Passage provided:
Personal Library

Concept - Impex Framework

Introduction

The Intershop Commerce Management (ICM) import/export framework (short term: ImpEx framework) consists of specific Java classes, pipelets, and pipelines for importing and exporting data. The framework is used by the standard ImpEx wizards that guide ICM users through standard import or export operations. Developers can use the framework to extend the functionality or to customize existing import and export operations. The ImpEx framework is pipeline-oriented. Developers can use the existing pipelines to do the following:

Customize the pipelines by replacing single components as required
Use existing pipelines to develop import and export processes for custom data sets

The import functionality is based on the Simple API for XML (SAX) parser combined with JAXB for parsing XML files. For standard database imports, ICM uses the ORM (object relational mapping) layer to bulk mass data into the database. The export functionality uses the template language ISML to serialize persistent objects.

The following functionality with corresponding API is provided:

Logging
Configuration
Monitoring
ISML template execution (used for export processes)
Parsing, validation, bulking (used for import processes)
File handling
Filters
Multi-threading
Security

Glossary

Term	Description
ImpEx	Short term for import and export.
Controller	Central object providing general functionality like logging, statistics, configuration, ...

Overview: Import Process

A typical import process involves the following steps:

Parsing each element in XML file and creating transient import objects
Validation and complement of transient import objects
Bulking of data into the database

There are three thread groups. The first parses the file, the second validates and complements the parsed objects, and the third thread group is responsible for writing the data into the database. Parsing, validating, and bulking run in parallel. Validating and bulking in many cases can be parallelized using multiple threads to ensure high performance during import.

Some import processes, like for products and catalogs, require duplicate execution of these three steps, because:

There are ring dependencies between the objects within the import file and/or database.
Elements at the beginning of the import file can reference other elements at the end of the import file, making the file too large to hold it transient in memory.

Exercises:
1 > Summarize the ImpEx framework overview in two sentences.
2 > In the entries, from their start through the line containing "29: (324, 578)", swap "zero-indexed" for "0-indexed". Reproduce those lines with no other changes.
The passage and the entries that follow it have no connection to each other.

Data rows:
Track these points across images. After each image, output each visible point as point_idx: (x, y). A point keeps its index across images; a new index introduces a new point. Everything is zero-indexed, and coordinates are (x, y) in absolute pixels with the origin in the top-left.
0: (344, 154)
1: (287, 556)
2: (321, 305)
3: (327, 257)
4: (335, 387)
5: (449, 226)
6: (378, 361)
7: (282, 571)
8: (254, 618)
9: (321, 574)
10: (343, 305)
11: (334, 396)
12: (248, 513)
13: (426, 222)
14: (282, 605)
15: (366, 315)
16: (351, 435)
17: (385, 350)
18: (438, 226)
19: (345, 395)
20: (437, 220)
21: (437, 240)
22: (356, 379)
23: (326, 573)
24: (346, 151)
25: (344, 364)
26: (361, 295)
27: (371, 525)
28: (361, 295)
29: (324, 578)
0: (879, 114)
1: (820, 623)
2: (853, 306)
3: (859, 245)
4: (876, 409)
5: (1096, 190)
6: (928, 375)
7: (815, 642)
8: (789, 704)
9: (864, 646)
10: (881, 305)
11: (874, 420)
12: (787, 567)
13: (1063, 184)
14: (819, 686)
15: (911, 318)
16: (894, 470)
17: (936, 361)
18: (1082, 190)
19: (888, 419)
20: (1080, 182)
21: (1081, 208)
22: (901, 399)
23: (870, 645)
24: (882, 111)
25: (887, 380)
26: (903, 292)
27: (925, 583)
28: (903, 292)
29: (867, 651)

Outputs by task:
1 > The Intershop Commerce Management ImpEx framework consists of Java classes, pipelets, and pipelines for importing and exporting data, and developers can use it to extend or customize import and export operations. Imports rely on a SAX parser combined with JAXB and on the ORM layer to bulk data into the database, while exports use ISML templates; a typical import parses, validates, and bulks data in three thread groups that run in parallel.

2 >
Track these points across images. After each image, output each visible point as point_idx: (x, y). A point keeps its index across images; a new index introduces a new point. Everything is 0-indexed, and coordinates are (x, y) in absolute pixels with the origin in the top-left.
0: (344, 154)
1: (287, 556)
2: (321, 305)
3: (327, 257)
4: (335, 387)
5: (449, 226)
6: (378, 361)
7: (282, 571)
8: (254, 618)
9: (321, 574)
10: (343, 305)
11: (334, 396)
12: (248, 513)
13: (426, 222)
14: (282, 605)
15: (366, 315)
16: (351, 435)
17: (385, 350)
18: (438, 226)
19: (345, 395)
20: (437, 220)
21: (437, 240)
22: (356, 379)
23: (326, 573)
24: (346, 151)
25: (344, 364)
26: (361, 295)
27: (371, 525)
28: (361, 295)
29: (324, 578)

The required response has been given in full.